Aim of the task:
Below this line is a set of entries; quote exactly the lines from the line that contains "T9, due: Aug 27 -> Sep 4" to the line that contains "T31, label: Task -> Spike", both lines included.

Input:
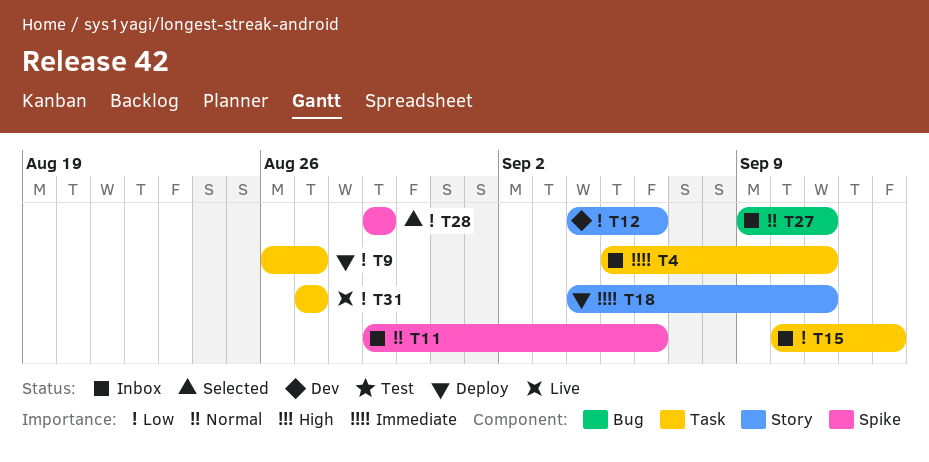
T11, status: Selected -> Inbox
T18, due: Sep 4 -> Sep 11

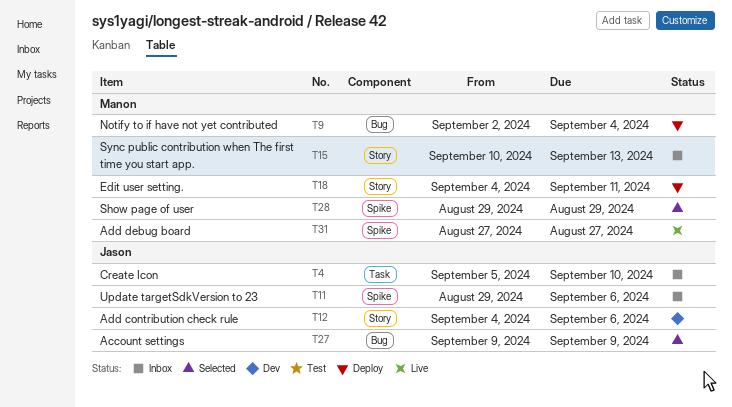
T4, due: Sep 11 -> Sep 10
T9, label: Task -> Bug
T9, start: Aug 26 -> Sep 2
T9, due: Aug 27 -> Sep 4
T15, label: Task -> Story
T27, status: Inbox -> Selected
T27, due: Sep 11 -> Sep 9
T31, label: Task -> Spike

==

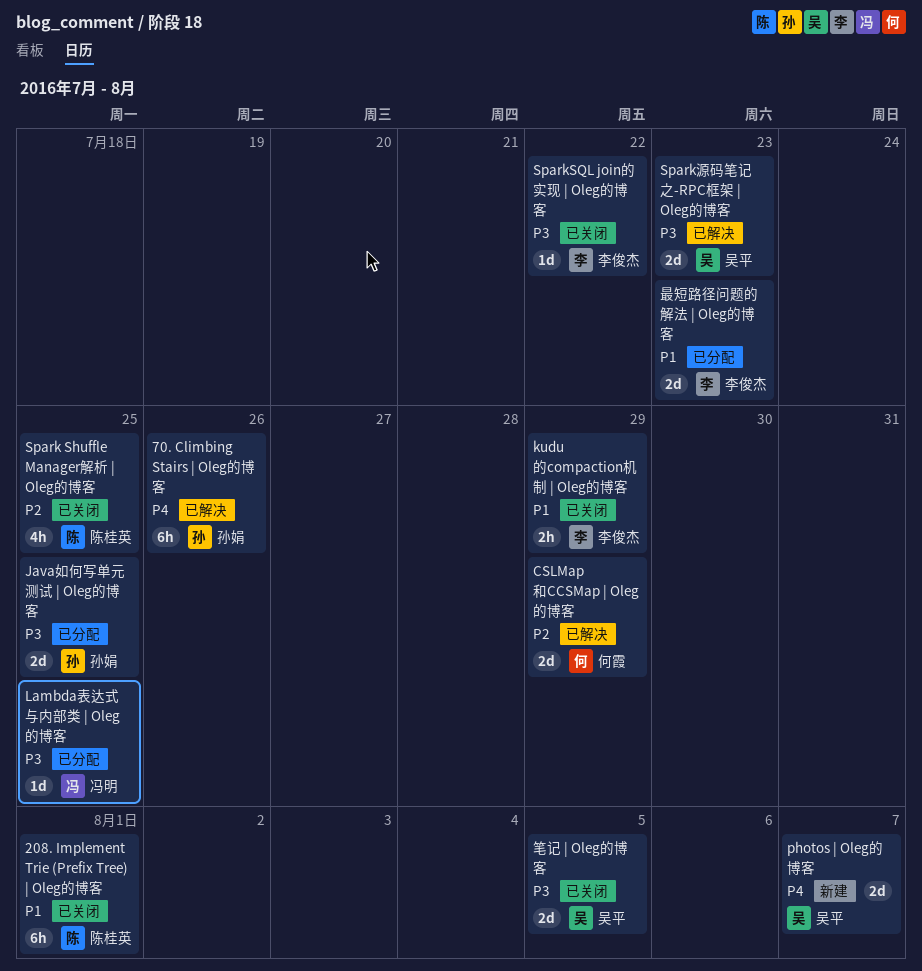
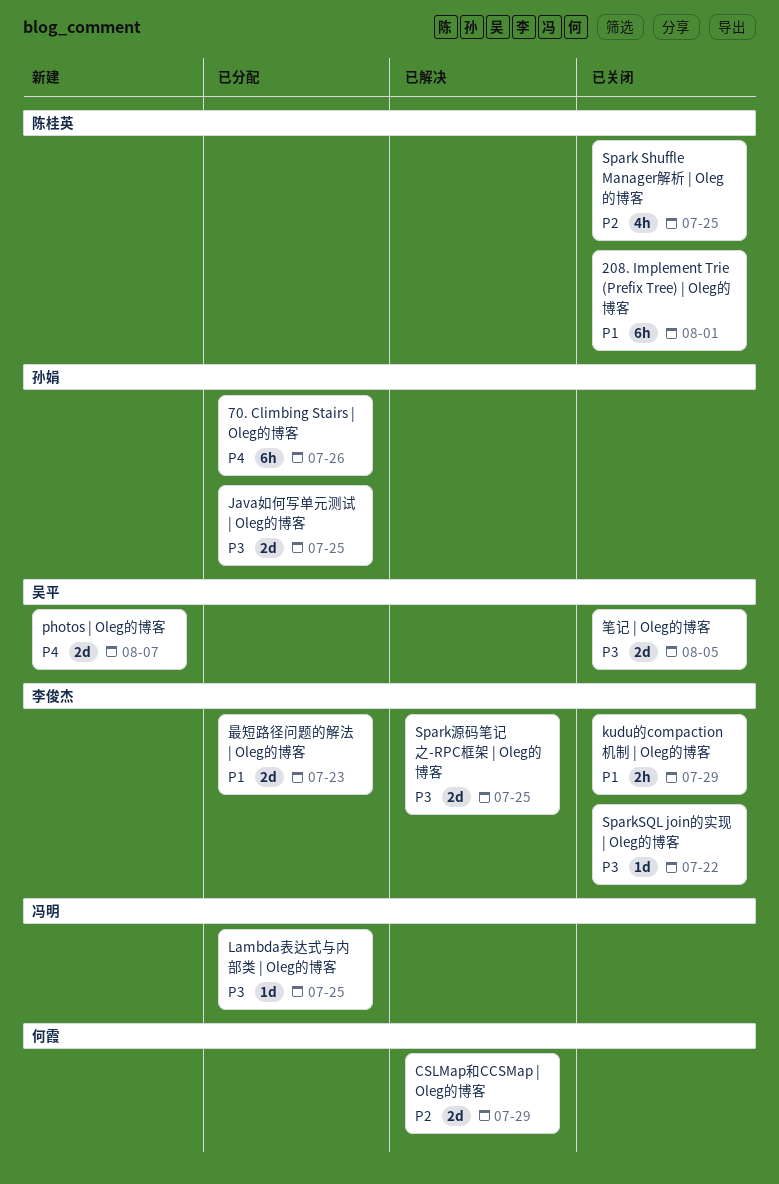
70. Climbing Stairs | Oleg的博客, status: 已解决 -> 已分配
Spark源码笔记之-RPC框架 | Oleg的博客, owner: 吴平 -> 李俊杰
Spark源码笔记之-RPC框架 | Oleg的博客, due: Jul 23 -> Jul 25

Written answer:
T9, due: Aug 27 -> Sep 4
T15, label: Task -> Story
T27, status: Inbox -> Selected
T27, due: Sep 11 -> Sep 9
T31, label: Task -> Spike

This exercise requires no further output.